В эту секунду я понимаю, что совершила серьезный просчет. Стражник застыл в дверях в ожидании дальнейших приказаний, но леди Ноури не может их дать. Если повелю ей говорить, стражник тут же поймет, что она находится в моей власти и что я вернула себе язык, и предупредит остальных. Но если я буду бездействовать, леди Ноури так ничего ему и не прикажет. В этом случае стражник тоже быстро заподозрит неладное.
Я лихорадочно пытаюсь придумать, что делать дальше. Тишина затягивается.
– Можешь идти, – говорит Оук. – Со мной все будет в порядке.
Отвесив короткий поклон, бывший сокол выходит из комнаты и закрывает за собой дверь. Леди Ноури задыхается – от ярости и шока одновременно.
Я удивлена не меньше.
Оук смотрит на меня с виноватым выражением лица.
– Могу представить, о чем ты думаешь, – говорит он, двигая запястьями, чтобы избавиться от серебряных пут. – Но я понятия не имел, что задумал отец. Я вообще не знал, что у него есть какой-то план. Оказалось, он не продумал детали, чтобы победить.
Я вспоминаю слова Оука в темнице:
Значит, Мадок знал, что его собираются похитить, – возможно, от Тирнана, которому обо всем рассказал Гиацинт, а может быть, напрямую от Гиацинта, – и позволил этому случиться. И все для того, чтобы вернуть верность своих солдат и захватить Цитадель, впечатлив таким образом Верховных короля и королеву и заслужив помилование. Дерзкий, самонадеянный замысел.
Соколы когда-то были верны Мадоку, поэтому у него есть все основания полагать, что за несколько недель, проведенных в самом сердце Цитадели, он сможет вернуть их на свою сторону.
Составляя план, Мадок не взял в расчет троллей Хурклоу из Каменного леса. А ведь в замке еще были представители сокрытого народа и ниссе. И чудовища-палочники. Бывшие соколы оказались в меньшинстве.
– И что теперь? – спрашиваю я.
К моему удовольствию, Оук широко округляет глаза.
– Ты снова можешь говорить?
– Я использовала обломок кости Мэб, – поясняю я. И хотя я немного вздрагиваю при этом воспоминании, принц все равно не догадается, что именно произошло.
– То есть хочешь сказать, что пока мы с отцом спали, ты – в полном одиночестве – нашла ларец, а затем без чьей-либо помощи подчинила себе леди Ноури? – Оук смеется. – Могла бы и разбудить. Я бы тебе пригодился. Например, поаплодировал бы в подходящий момент. Или подержал твою сумку.
Его слова льстят мне, и я улыбаюсь уголками губ.
– Итак, – продолжает он. – Какой приказ мне отдать стражникам теперь, когда власть находится у тебя в руках?
Леди Ноури сидит неподвижно, прислушиваясь к нашему разговору. Возможно, она уже поняла, что мне не нужно ничего, кроме низкого коварства. Разве что амбициозный союзник, способный проявить доброту.

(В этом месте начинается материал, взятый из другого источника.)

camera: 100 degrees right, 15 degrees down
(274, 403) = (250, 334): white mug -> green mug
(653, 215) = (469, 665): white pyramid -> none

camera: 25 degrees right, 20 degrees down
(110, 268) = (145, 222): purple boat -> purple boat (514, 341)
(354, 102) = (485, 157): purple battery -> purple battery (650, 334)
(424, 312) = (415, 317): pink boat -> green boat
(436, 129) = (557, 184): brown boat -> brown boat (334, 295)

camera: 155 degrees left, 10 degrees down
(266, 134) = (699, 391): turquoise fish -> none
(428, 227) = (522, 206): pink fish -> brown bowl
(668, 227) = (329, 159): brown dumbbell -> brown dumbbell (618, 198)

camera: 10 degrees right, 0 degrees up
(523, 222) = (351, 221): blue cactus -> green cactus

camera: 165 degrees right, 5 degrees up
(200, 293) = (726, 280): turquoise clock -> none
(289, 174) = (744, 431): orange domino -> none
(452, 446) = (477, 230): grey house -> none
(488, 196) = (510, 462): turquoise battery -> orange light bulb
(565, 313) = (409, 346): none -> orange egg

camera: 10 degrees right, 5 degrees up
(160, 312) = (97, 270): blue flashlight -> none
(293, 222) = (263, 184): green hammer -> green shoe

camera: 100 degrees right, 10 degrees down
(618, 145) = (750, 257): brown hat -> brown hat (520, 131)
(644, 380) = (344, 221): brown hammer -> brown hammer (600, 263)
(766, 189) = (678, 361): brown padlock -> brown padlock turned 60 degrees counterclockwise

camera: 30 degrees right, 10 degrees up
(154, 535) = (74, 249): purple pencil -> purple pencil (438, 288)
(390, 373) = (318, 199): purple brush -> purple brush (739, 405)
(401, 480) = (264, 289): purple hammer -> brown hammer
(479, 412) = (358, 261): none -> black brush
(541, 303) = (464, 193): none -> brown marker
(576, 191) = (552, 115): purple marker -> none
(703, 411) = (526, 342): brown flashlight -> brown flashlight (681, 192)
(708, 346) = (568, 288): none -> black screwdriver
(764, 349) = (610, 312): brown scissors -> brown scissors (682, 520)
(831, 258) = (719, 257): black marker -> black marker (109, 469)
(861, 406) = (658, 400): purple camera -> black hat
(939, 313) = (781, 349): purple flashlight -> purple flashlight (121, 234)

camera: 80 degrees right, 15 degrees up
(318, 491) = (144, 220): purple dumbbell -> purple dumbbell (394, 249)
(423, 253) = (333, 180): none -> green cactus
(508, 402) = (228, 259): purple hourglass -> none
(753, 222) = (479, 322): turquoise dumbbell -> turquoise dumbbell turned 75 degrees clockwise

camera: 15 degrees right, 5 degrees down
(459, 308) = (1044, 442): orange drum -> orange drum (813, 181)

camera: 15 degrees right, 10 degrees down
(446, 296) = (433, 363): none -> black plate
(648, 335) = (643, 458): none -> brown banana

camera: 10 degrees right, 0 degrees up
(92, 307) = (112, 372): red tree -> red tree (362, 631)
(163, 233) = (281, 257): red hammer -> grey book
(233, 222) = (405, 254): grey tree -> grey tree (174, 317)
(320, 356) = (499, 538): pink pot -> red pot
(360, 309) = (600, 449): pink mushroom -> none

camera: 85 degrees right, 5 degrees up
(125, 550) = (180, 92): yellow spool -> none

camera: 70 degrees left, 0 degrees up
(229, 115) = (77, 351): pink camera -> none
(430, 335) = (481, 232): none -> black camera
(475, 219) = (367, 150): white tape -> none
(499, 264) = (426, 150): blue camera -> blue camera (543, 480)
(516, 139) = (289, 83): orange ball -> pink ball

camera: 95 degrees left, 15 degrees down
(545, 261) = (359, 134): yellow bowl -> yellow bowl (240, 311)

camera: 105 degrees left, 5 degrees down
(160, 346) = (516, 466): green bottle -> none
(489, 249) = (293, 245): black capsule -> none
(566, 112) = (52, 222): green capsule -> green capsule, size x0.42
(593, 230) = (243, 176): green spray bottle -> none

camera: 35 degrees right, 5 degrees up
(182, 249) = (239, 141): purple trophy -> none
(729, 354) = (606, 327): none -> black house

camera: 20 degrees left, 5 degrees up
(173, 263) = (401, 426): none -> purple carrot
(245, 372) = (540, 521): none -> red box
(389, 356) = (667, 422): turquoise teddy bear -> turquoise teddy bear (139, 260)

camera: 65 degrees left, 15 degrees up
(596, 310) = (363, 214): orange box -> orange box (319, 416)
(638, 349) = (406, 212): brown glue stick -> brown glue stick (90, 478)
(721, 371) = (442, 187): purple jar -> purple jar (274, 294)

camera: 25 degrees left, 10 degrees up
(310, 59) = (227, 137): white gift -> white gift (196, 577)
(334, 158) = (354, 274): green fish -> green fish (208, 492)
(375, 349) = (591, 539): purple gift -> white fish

Или, может быть, она впервые осознала, что не знает меня и вполовину так хорошо, как ей казалось.
– Тирнан придет в условленное место, как мы и планировали? – уточняю я.
Оук кивает.
– Можем воспользоваться этим, чтобы собрать троллей Хурклоу в одном месте и окружить их, – говорит он. – На нашей стороне будут палочники, а еще – эффект неожиданности.
Я киваю.
– Надо не забывать о Богдане.
Стараясь не вспоминать о случайно подслушанном в темнице разговоре, обсуждаю с Оуком возможные стратегии и планы. Мы обговариваем их снова и снова. Я приказываю леди Ноури, чтобы она велела солдатам принести вещи Оука. Чтобы отправила мое сообщение Гиацинту. Чтобы попросила у слуг принести нам сладкий лед, которым меня когда-то кормил лорд Джарел, а Мадоку – вина и мясных пирожков.
Затем посылаю за служанками леди Ноури, чтобы они помогли мне собраться.
Вскоре дверь открывается, и в комнату, размахивая хвостами, заходят две женщины из сокрытого народа – Доу и Фернвайф. Я помню их с того времени, когда жила здесь: они родные сестры, и им пришлось работать на леди Ноури в качестве платы за некий проступок, совершенный их родителями.
Они были по-своему добры ко мне. В отличие от некоторых других слуг не кололи меня булавками ради того, чтобы увидеть, как из ранки вытекает кровь. Я удивлена тем, как изможденно они выглядят. Подолы и рукава их платьев давно истрепались.
Думаю о громадных пауках-палочниках, охотящихся на заснеженной равнине, и о том, что сейчас в Цитадели живется еще хуже, чем раньше.